→ Problem to work on
From the records below, find each line with the string "achat" and copy it.

(Records from a collection)

******

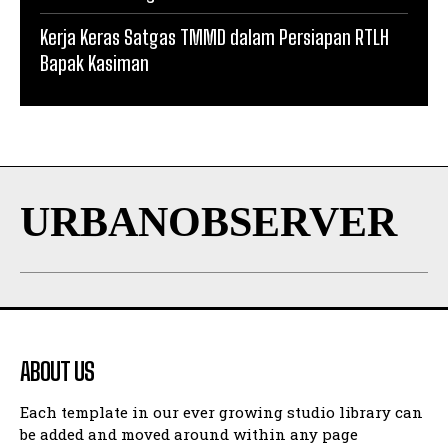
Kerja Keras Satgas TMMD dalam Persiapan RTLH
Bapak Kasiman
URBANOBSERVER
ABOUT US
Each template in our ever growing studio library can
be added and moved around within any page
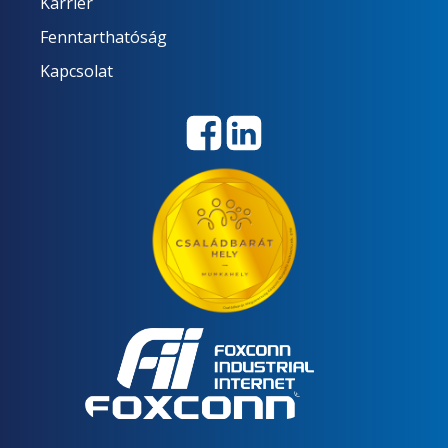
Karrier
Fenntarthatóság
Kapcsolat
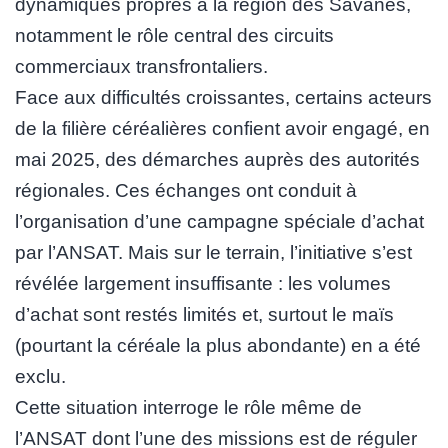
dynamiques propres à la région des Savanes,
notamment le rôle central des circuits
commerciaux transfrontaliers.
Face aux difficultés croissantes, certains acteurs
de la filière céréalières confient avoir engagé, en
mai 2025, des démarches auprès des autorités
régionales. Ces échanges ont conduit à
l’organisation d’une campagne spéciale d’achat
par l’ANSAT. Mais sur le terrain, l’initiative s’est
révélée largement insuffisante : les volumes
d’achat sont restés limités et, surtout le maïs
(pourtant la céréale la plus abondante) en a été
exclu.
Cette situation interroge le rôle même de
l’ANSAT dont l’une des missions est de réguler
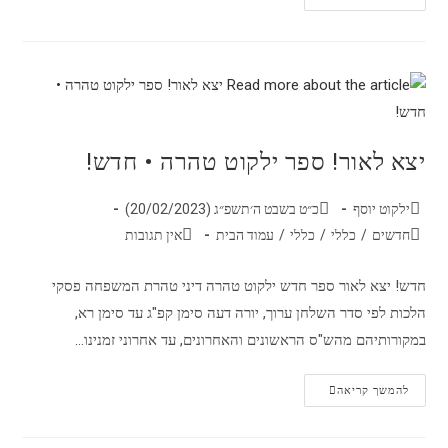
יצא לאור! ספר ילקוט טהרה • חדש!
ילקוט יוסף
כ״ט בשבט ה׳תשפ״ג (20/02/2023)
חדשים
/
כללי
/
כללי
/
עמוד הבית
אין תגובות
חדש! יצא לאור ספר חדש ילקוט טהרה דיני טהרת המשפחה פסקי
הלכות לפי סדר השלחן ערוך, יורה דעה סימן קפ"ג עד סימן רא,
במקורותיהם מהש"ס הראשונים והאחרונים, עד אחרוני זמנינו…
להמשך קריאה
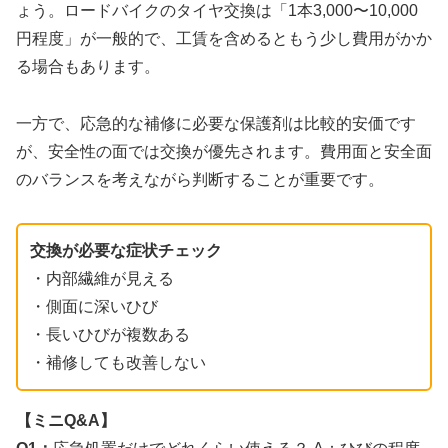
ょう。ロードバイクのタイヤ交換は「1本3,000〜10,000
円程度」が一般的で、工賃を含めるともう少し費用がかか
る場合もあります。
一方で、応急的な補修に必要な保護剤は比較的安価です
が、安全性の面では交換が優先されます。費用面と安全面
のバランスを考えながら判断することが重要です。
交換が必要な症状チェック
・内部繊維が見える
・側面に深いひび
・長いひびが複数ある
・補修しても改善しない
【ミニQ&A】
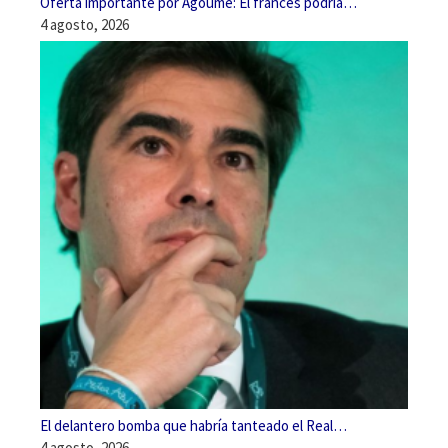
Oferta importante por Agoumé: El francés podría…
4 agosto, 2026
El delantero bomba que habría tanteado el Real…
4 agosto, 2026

******

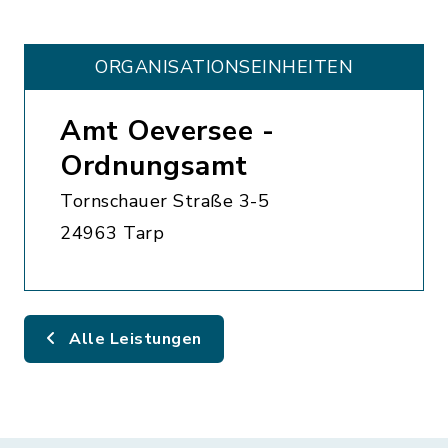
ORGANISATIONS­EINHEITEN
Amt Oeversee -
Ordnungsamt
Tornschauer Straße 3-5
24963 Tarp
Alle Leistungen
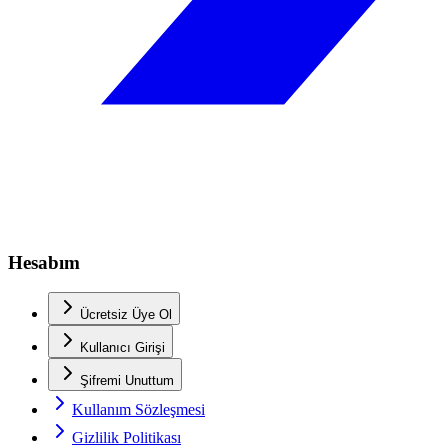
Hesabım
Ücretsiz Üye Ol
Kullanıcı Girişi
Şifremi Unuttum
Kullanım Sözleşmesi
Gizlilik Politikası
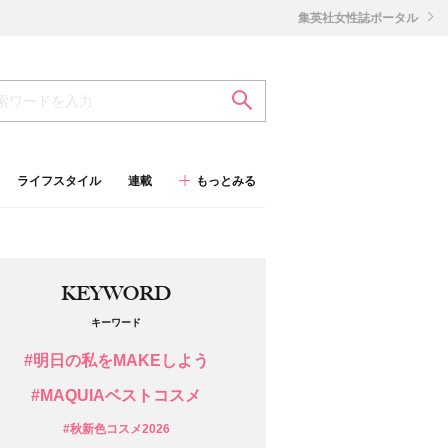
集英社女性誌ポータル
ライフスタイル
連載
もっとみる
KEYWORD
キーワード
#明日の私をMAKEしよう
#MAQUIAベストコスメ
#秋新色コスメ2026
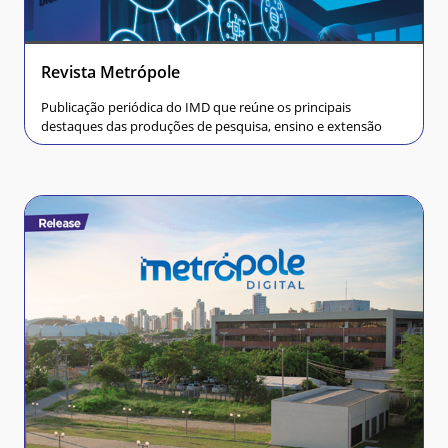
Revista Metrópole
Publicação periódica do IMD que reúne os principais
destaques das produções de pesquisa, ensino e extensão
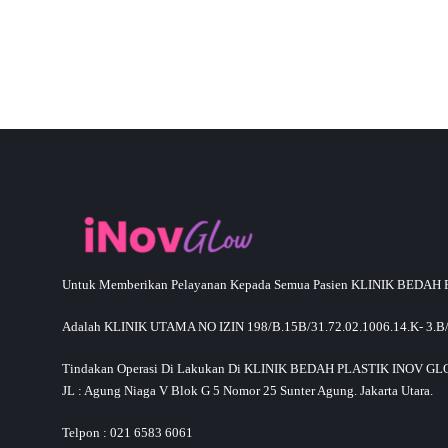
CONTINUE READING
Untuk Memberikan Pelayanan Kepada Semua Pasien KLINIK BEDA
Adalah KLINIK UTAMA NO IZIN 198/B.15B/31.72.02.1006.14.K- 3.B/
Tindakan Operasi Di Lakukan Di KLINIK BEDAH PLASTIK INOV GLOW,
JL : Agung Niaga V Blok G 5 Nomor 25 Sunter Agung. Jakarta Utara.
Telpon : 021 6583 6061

******

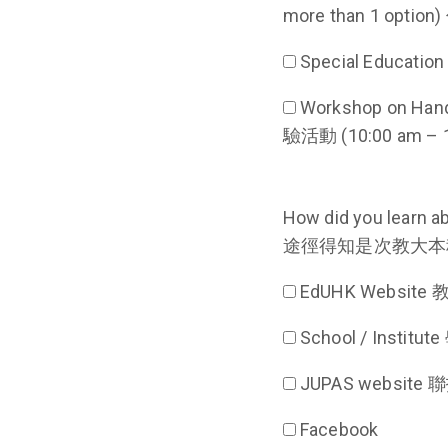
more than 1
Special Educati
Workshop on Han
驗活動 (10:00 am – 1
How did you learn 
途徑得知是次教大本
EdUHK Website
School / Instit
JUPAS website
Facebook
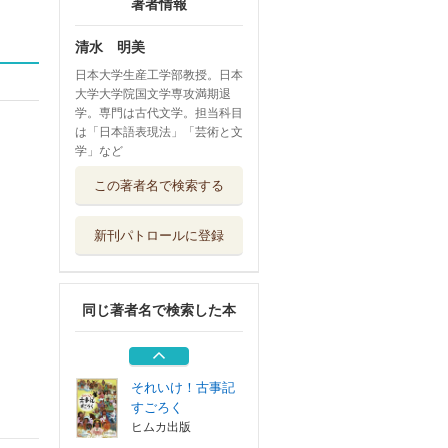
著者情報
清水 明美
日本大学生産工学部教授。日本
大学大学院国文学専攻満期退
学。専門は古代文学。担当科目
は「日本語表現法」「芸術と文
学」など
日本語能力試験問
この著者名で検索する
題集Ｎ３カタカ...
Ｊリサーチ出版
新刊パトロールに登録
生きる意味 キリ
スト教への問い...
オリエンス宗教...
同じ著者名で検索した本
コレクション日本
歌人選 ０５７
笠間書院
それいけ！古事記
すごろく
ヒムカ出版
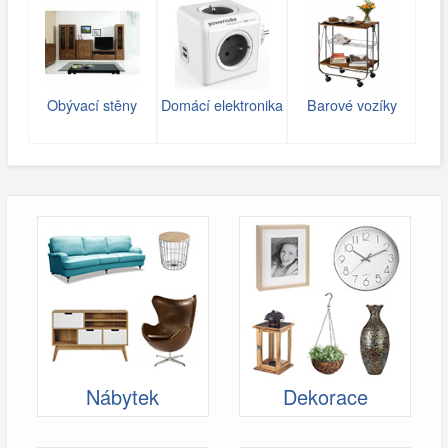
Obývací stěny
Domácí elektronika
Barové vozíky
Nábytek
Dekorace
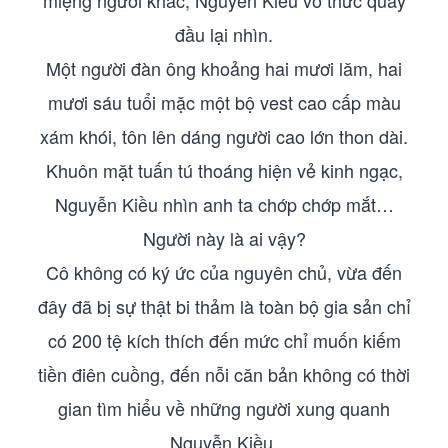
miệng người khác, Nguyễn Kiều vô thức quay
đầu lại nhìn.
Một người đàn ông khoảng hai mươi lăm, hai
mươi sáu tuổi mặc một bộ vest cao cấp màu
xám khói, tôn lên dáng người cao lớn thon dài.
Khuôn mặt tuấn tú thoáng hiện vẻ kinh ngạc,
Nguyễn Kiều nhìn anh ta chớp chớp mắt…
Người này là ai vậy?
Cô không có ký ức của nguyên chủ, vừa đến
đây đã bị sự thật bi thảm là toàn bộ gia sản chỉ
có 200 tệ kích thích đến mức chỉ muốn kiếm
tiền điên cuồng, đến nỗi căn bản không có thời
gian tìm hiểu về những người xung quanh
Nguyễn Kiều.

******

→ Task answer
l’organisation d’une campagne spéciale d’achat
d’achat sont restés limités et, surtout le maïs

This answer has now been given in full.